From an SRE perspective, this sounds like a nightmare. Controlled releases are really important for reliability. I definitely don't want my devs doing manual rollouts from a notebook.

1 comments

It's a great point. The funny thing is that the rest of the world just has dev, QA, and prod staging and canaries, while ML has "the 6 months it takes to translate from notebook to pipeline" or "uploading a new checkpoint/image to the platform." We can just stage properly and release through CD like everyone else does, but not spend 6 months flipping the switch.
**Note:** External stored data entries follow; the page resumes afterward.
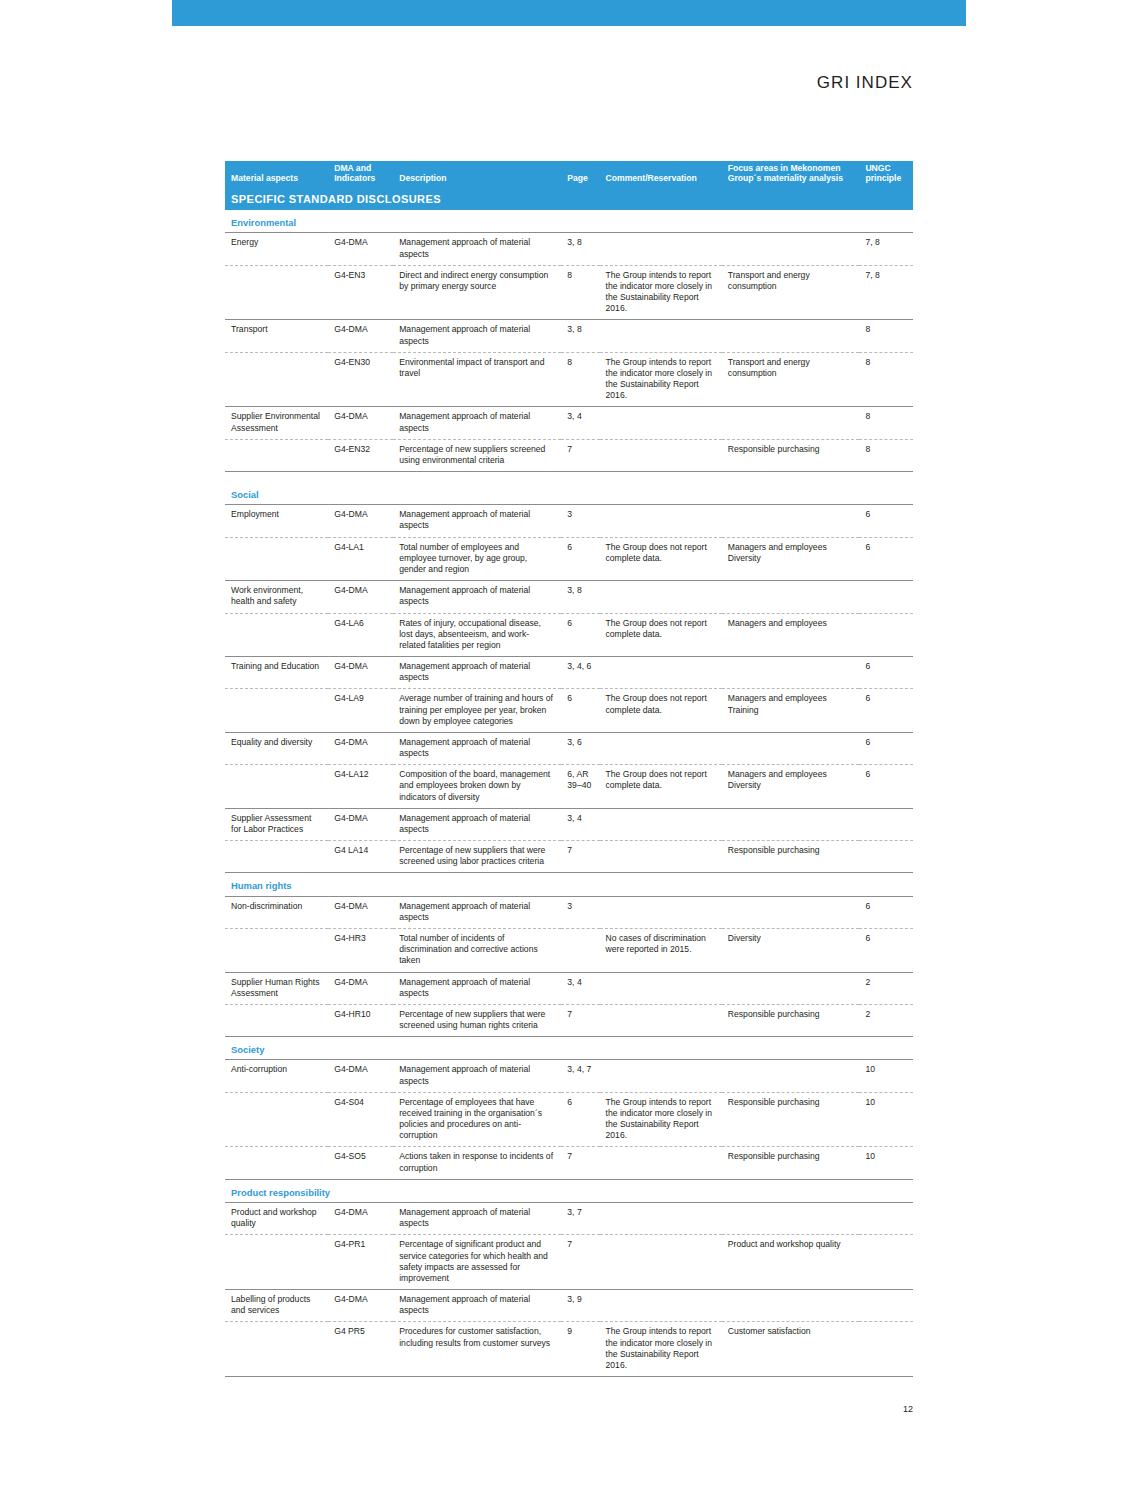GRI Index
| Specific Standard Disclosures |
| Material aspects | DMA and Indicators | Description | Page | Comment/Reservation | Focus areas in Mekonomen Group´s materiality analysis | UNGC principle |
| Environmental |
| Energy | G4-DMA | Management approach of material aspects | 3, 8 | | | 7, 8 |
| | G4-EN3 | Direct and indirect energy consumption by primary energy source | 8 | The Group intends to report the indicator more closely in the Sustainability Report 2016. | Transport and energy consumption | 7, 8 |
| Transport | G4-DMA | Management approach of material aspects | 3, 8 | | | 8 |
| | G4-EN30 | Environmental impact of transport and travel | 8 | The Group intends to report the indicator more closely in the Sustainability Report 2016. | Transport and energy consumption | 8 |
| Supplier Environmental Assessment | G4-DMA | Management approach of material aspects | 3, 4 | | | 8 |
| | G4-EN32 | Percentage of new suppliers screened using environmental criteria | 7 | | Responsible purchasing | 8 |
| Social |
| Employment | G4-DMA | Management approach of material aspects | 3 | | | 6 |
| | G4-LA1 | Total number of employees and employee turnover, by age group, gender and region | 6 | The Group does not report complete data. | Managers and employees Diversity | 6 |
| Work environment, health and safety | G4-DMA | Management approach of material aspects | 3, 8 | | | |
| | G4-LA6 | Rates of injury, occupational disease, lost days, absenteeism, and work-related fatalities per region | 6 | The Group does not report complete data. | Managers and employees | |
| Training and Education | G4-DMA | Management approach of material aspects | 3, 4, 6 | | | 6 |
| | G4-LA9 | Average number of training and hours of training per employee per year, broken down by employee categories | 6 | The Group does not report complete data. | Managers and employees Training | 6 |
| Equality and diversity | G4-DMA | Management approach of material aspects | 3, 6 | | | 6 |
| | G4-LA12 | Composition of the board, management and employees broken down by indicators of diversity | 6, AR 39–40 | The Group does not report complete data. | Managers and employees Diversity | 6 |
| Supplier Assessment for Labor Practices | G4-DMA | Management approach of material aspects | 3, 4 | | | |
| | G4 LA14 | Percentage of new suppliers that were screened using labor practices criteria | 7 | | Responsible purchasing | |
| Human rights |
| Non-discrimination | G4-DMA | Management approach of material aspects | 3 | | | 6 |
| | G4-HR3 | Total number of incidents of discrimination and corrective actions taken | | No cases of discrimination were reported in 2015. | Diversity | 6 |
| Supplier Human Rights Assessment | G4-DMA | Management approach of material aspects | 3, 4 | | | 2 |
| | G4-HR10 | Percentage of new suppliers that were screened using human rights criteria | 7 | | Responsible purchasing | 2 |
| Society |
| Anti-corruption | G4-DMA | Management approach of material aspects | 3, 4, 7 | | | 10 |
| | G4-S04 | Percentage of employees that have received training in the organisation´s policies and procedures on anti-corruption | 6 | The Group intends to report the indicator more closely in the Sustainability Report 2016. | Responsible purchasing | 10 |
| | G4-SO5 | Actions taken in response to incidents of corruption | 7 | | Responsible purchasing | 10 |
| Product responsibility |
| Product and workshop quality | G4-DMA | Management approach of material aspects | 3, 7 | | | |
| | G4-PR1 | Percentage of significant product and service categories for which health and safety impacts are assessed for improvement | 7 | | Product and workshop quality | |
| Labelling of products and services | G4-DMA | Management approach of material aspects | 3, 9 | | | |
| | G4 PR5 | Procedures for customer satisfaction, including results from customer surveys | 9 | The Group intends to report the indicator more closely in the Sustainability Report 2016. | Customer satisfaction | |
12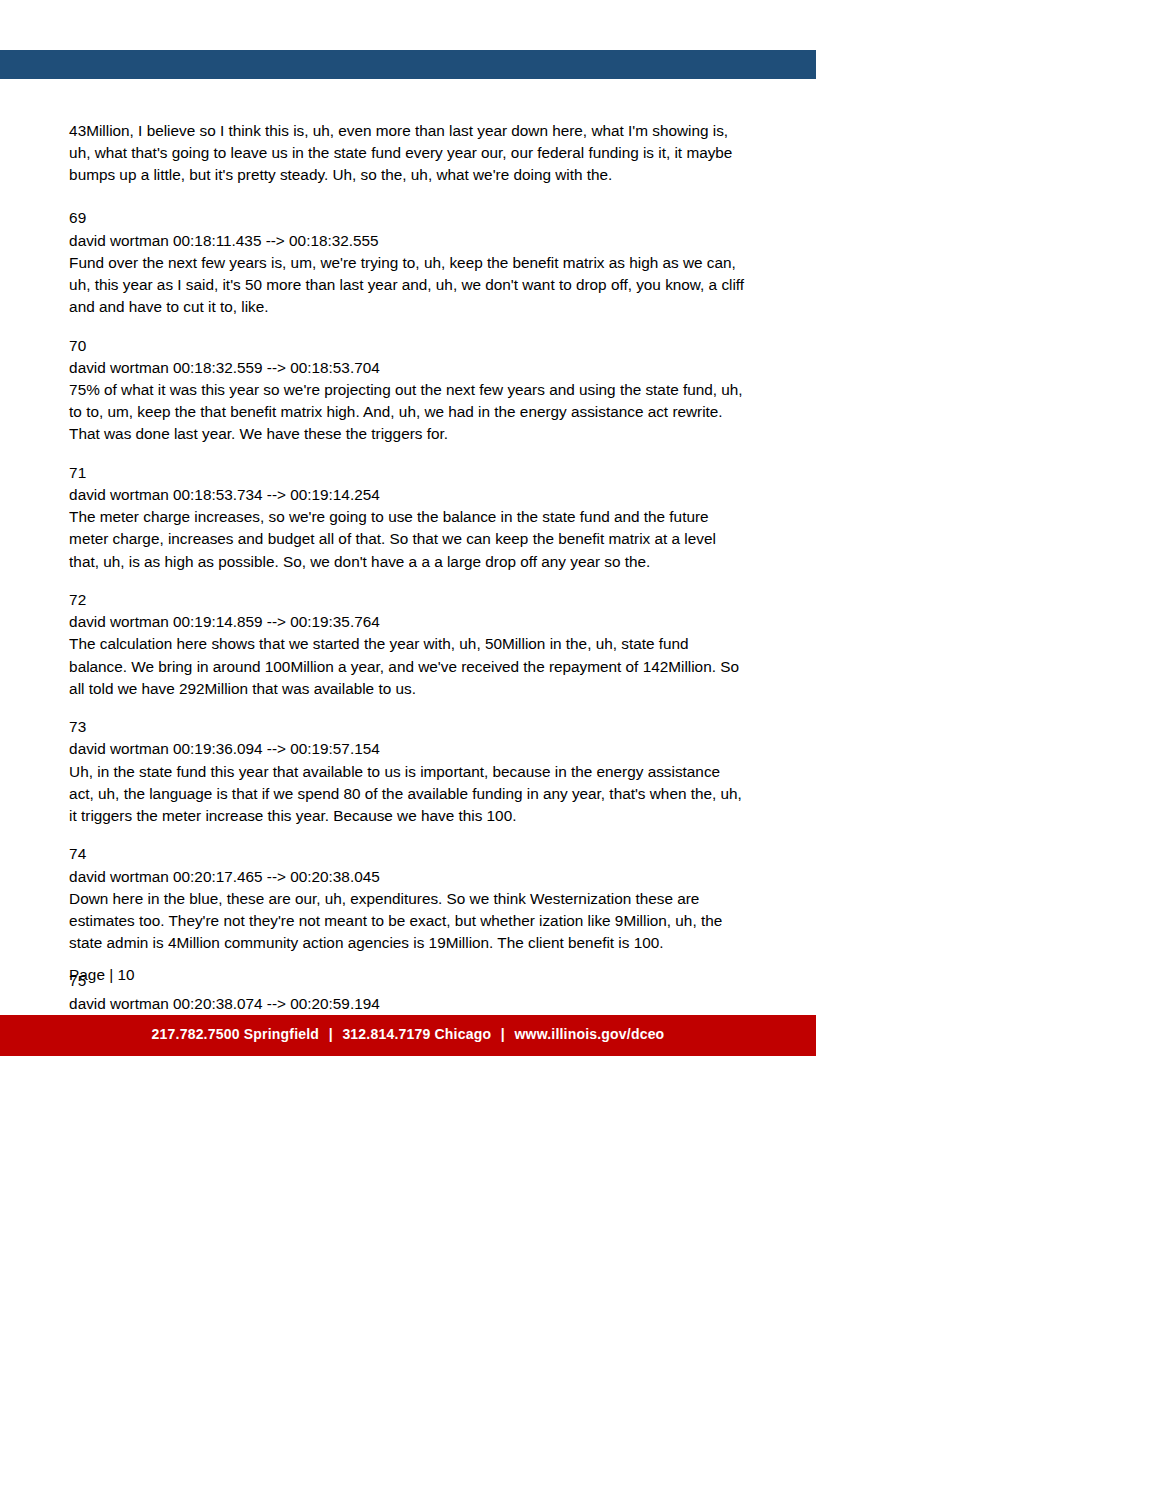43Million, I believe so I think this is, uh, even more than last year down here, what I'm showing is, uh, what that's going to leave us in the state fund every year our, our federal funding is it, it maybe bumps up a little, but it's pretty steady. Uh, so the, uh, what we're doing with the.
69
david wortman 00:18:11.435 --> 00:18:32.555
Fund over the next few years is, um, we're trying to, uh, keep the benefit matrix as high as we can, uh, this year as I said, it's 50 more than last year and, uh, we don't want to drop off, you know, a cliff and and have to cut it to, like.
70
david wortman 00:18:32.559 --> 00:18:53.704
75% of what it was this year so we're projecting out the next few years and using the state fund, uh, to to, um, keep the that benefit matrix high. And, uh, we had in the energy assistance act rewrite. That was done last year. We have these the triggers for.
71
david wortman 00:18:53.734 --> 00:19:14.254
The meter charge increases, so we're going to use the balance in the state fund and the future meter charge, increases and budget all of that. So that we can keep the benefit matrix at a level that, uh, is as high as possible. So, we don't have a a a large drop off any year so the.
72
david wortman 00:19:14.859 --> 00:19:35.764
The calculation here shows that we started the year with, uh, 50Million in the, uh, state fund balance. We bring in around 100Million a year, and we've received the repayment of 142Million. So all told we have 292Million that was available to us.
73
david wortman 00:19:36.094 --> 00:19:57.154
Uh, in the state fund this year that available to us is important, because in the energy assistance act, uh, the language is that if we spend 80 of the available funding in any year, that's when the, uh, it triggers the meter increase this year. Because we have this 100.
74
david wortman 00:20:17.465 --> 00:20:38.045
Down here in the blue, these are our, uh, expenditures. So we think Westernization these are estimates too. They're not they're not meant to be exact, but whether ization like 9Million, uh, the state admin is 4Million community action agencies is 19Million. The client benefit is 100.
75
david wortman 00:20:38.074 --> 00:20:59.194
Page | 10
217.782.7500 Springfield|312.814.7179 Chicago|www.illinois.gov/dceo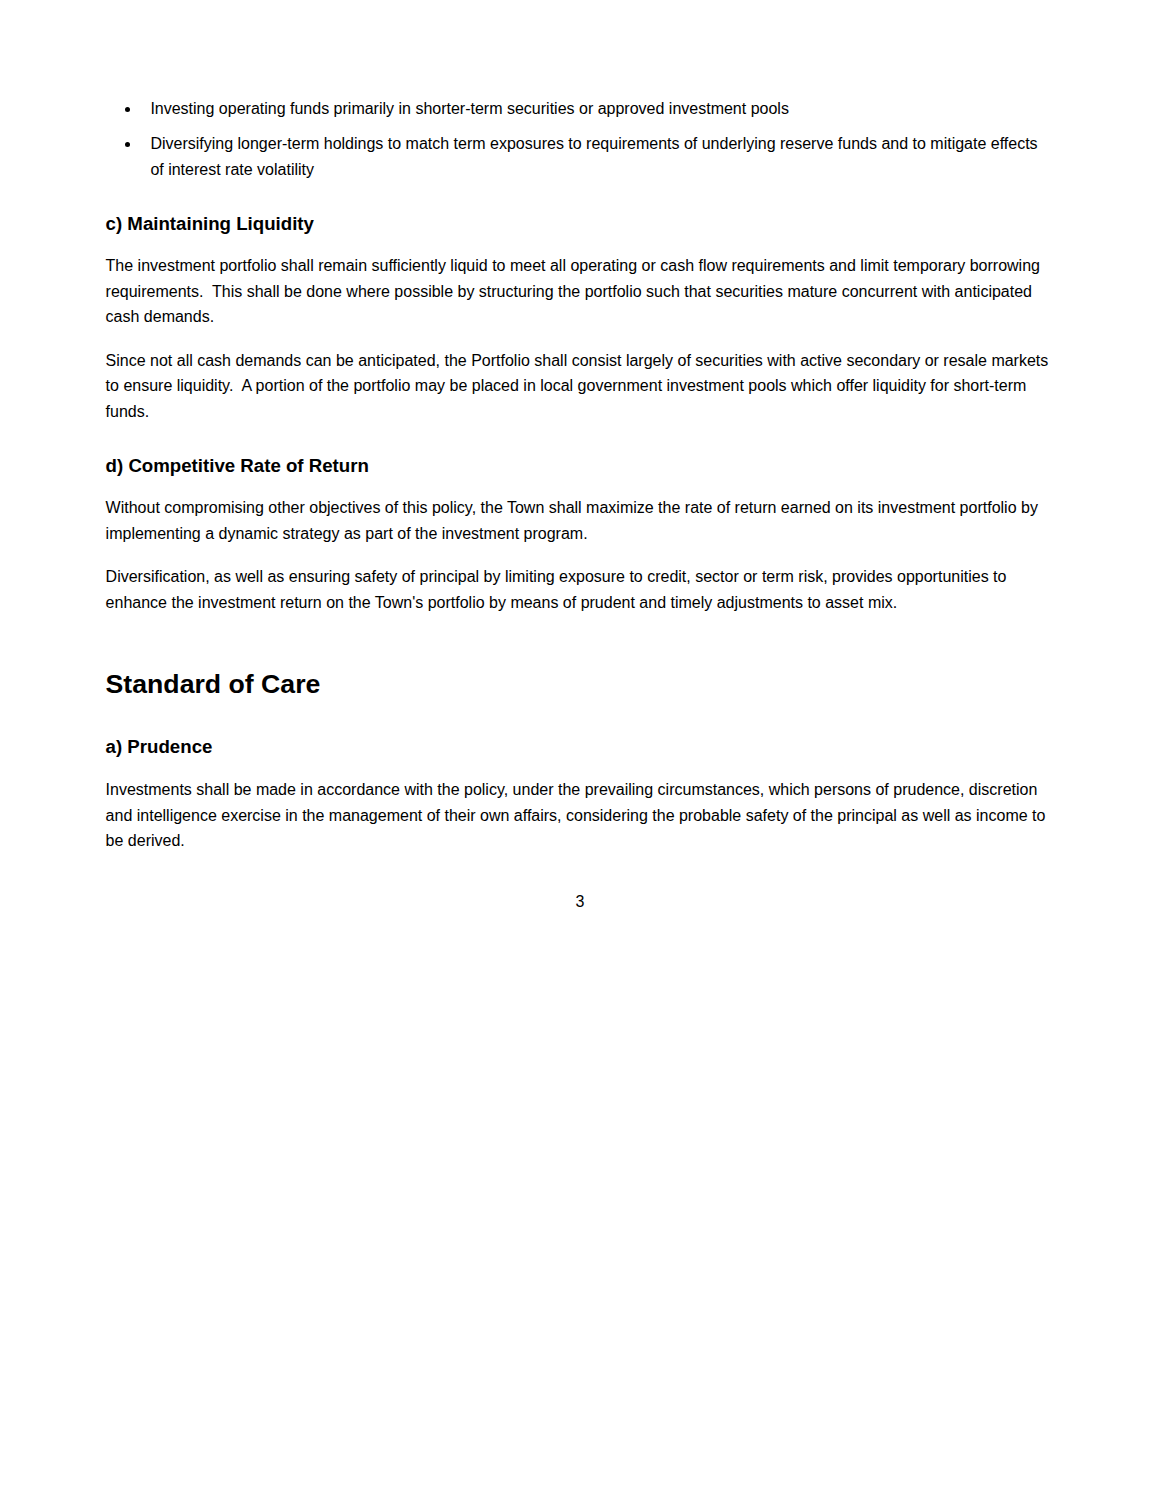Investing operating funds primarily in shorter-term securities or approved investment pools
Diversifying longer-term holdings to match term exposures to requirements of underlying reserve funds and to mitigate effects of interest rate volatility
c) Maintaining Liquidity
The investment portfolio shall remain sufficiently liquid to meet all operating or cash flow requirements and limit temporary borrowing requirements. This shall be done where possible by structuring the portfolio such that securities mature concurrent with anticipated cash demands.
Since not all cash demands can be anticipated, the Portfolio shall consist largely of securities with active secondary or resale markets to ensure liquidity. A portion of the portfolio may be placed in local government investment pools which offer liquidity for short-term funds.
d) Competitive Rate of Return
Without compromising other objectives of this policy, the Town shall maximize the rate of return earned on its investment portfolio by implementing a dynamic strategy as part of the investment program.
Diversification, as well as ensuring safety of principal by limiting exposure to credit, sector or term risk, provides opportunities to enhance the investment return on the Town's portfolio by means of prudent and timely adjustments to asset mix.
Standard of Care
a) Prudence
Investments shall be made in accordance with the policy, under the prevailing circumstances, which persons of prudence, discretion and intelligence exercise in the management of their own affairs, considering the probable safety of the principal as well as income to be derived.
3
We built the ability to specify the package for a function as a git repo and a particular revision to enable this, and hopefully it means more people rely on version control as the source of truth in prod and not the most recently uploaded model checkpoint to Sagemaker. During experimentation though, it really is frustrating that many systems only allow you run what you've committed.

We've also built a basic permissioning system to control who can actually overwrite the saved version of a resource, so there are no accidents. E.g. if the prod inference blob is saved at "mikes_pizza/nlp/bert/bert_prod", you can set it so only x accounts can overwrite that metadata to point to a new model. Ideally we just inherit existing RBAC groups sometime soon.

Does that make sense? Curious if you had something else in mind as far as the danger.

Ah, I see. The ability to push to infra is more about the development loop than prod rollouts. Prod can (and should) use CD with a well understood source of truth.

Thanks, I was misunderstanding the purpose of the feature.